Victor, Vanquished, Son
“Listen to me,” he called out. “Listen. I know how you feel right now. I know you’re scared. You’re worried about what might happen in the hours to come, and the days after that. You’re worried for your families and your friends, for the people you love.”
He looked around, knowing that it was the truth.
“That’s normal. It’s natural. I’ll tell you this, though, you’re not half as scared as the men on those ships should be. Because they have to face you.”
Some of the men laughed nervously at that, but Thanos shook his head.
“You think I’m not serious? You’re men fighting for the people you love, for the place you love. You’re men who have had everything taken from you. I would rather fight a hundred mercenaries intent on plunder than a man like that.”
He pointed to one of the barricades they’d put together. “Look at some of the things you’ve built,” he said. “You’ve taken an island that was designed to be a fortress, and you’ve turned it into more. Do you think the men on those boats truly know what’s about to hit them? When they charge onto these docks, they’re coming to their deaths.”
He shook his head.
“You’ve built more than that, though. There are men here who were rebels, who were Empire soldiers. There are Bone Folk standing beside you, and Northern warriors. You’ve built friendships that are as strong as any wall. We will stand together, and we will push them back!”
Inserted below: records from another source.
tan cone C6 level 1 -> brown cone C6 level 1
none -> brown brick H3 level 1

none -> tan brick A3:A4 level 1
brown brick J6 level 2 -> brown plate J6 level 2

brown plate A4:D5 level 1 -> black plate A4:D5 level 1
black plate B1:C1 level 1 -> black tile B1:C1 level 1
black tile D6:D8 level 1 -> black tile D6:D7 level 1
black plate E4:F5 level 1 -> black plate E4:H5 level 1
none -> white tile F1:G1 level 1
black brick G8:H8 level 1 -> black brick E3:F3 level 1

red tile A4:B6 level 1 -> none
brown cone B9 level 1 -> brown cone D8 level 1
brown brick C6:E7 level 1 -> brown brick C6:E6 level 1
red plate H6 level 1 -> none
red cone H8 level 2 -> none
That got a cheer from the men, and Thanos knew that they were ready. That was good, because there was no more time left.
Out on the water, he saw it begin. The few ships the island had were rushing in toward the attacking fleet, not trying to engage the troop ships, just skimming past the boats that held siege engines, firing as they went. Enemy boats swung to try to fight back, and in that moment, the battle was joined.
Catapults fired from the shore, flinging stones that punched through hulls and jars of oil that turned the surface of the water into sheets of flame. Arrows filled the sky as the ships got closer, and now stones started to strike the buildings on the harbor side, reducing the nearest to rubble. Thanos heard a man scream as an arrow took him through the chest, and ducked as more passed too close for comfort.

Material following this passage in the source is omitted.